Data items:

◇ ◇ ◇

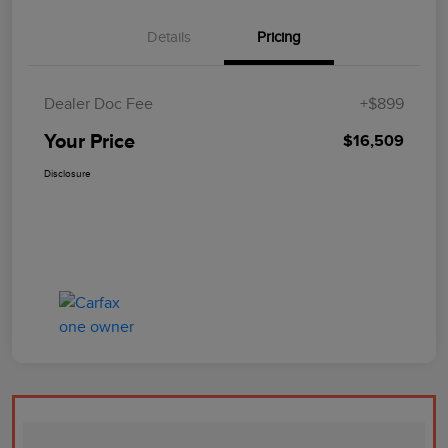
Details
Pricing
Dealer Doc Fee
+$899
Your Price
$16,509
Disclosure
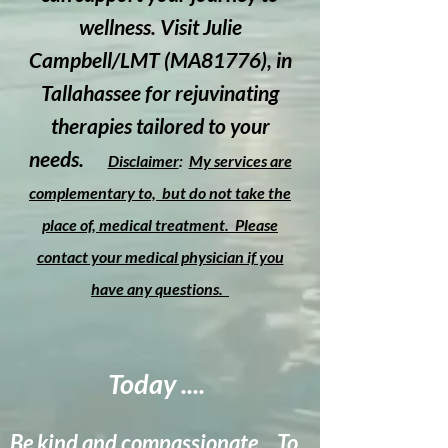
wellness. Visit Julie
Campbell/LMT (MA81776), in
Tallahassee for rejuvinating
therapies tailored to your
needs.
Disclaimer
:
M
y services are
complementary to, but do not take the
place of, medical treatment. Please
contact your medical physician if you
have any questions.
Today ....
Be kind and compassionate... To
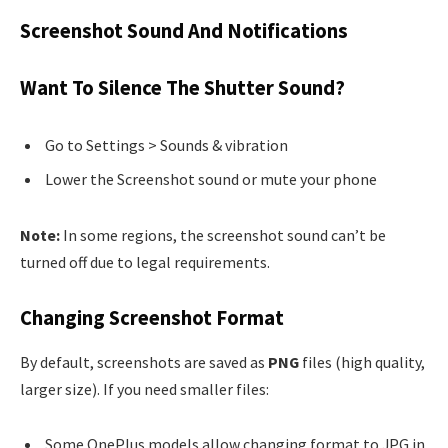
Screenshot Sound And Notifications
Want To Silence The Shutter Sound?
Go to Settings > Sounds & vibration
Lower the Screenshot sound or mute your phone
Note:
In some regions, the screenshot sound can’t be
turned off due to legal requirements.
Changing Screenshot Format
By default, screenshots are saved as
PNG
files (high quality,
larger size). If you need smaller files:
Some OnePlus models allow changing format to JPG in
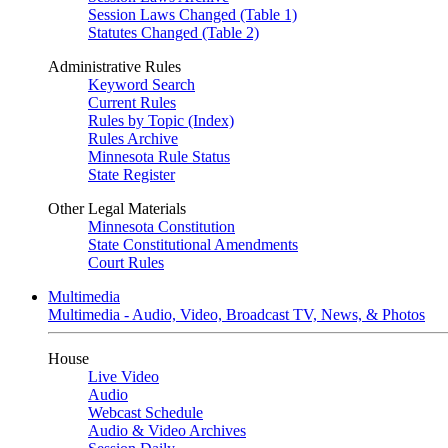
Session Laws Changed (Table 1)
Statutes Changed (Table 2)
Administrative Rules
Keyword Search
Current Rules
Rules by Topic (Index)
Rules Archive
Minnesota Rule Status
State Register
Other Legal Materials
Minnesota Constitution
State Constitutional Amendments
Court Rules
Multimedia
Multimedia - Audio, Video, Broadcast TV, News, & Photos
House
Live Video
Audio
Webcast Schedule
Audio & Video Archives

◇ ◇ ◇

Reproduce, word for word, the lines of the items above that run from the line containing "wellness. Visit Julie" through the line containing "Be kind and compassionate... To", inclusive.

* Result below *
wellness. Visit Julie
Campbell/LMT (MA81776), in
Tallahassee for rejuvinating
therapies tailored to your
needs.
Disclaimer
:
M
y services are
complementary to, but do not take the
place of, medical treatment. Please
contact your medical physician if you
have any questions.
Today ....
Be kind and compassionate... To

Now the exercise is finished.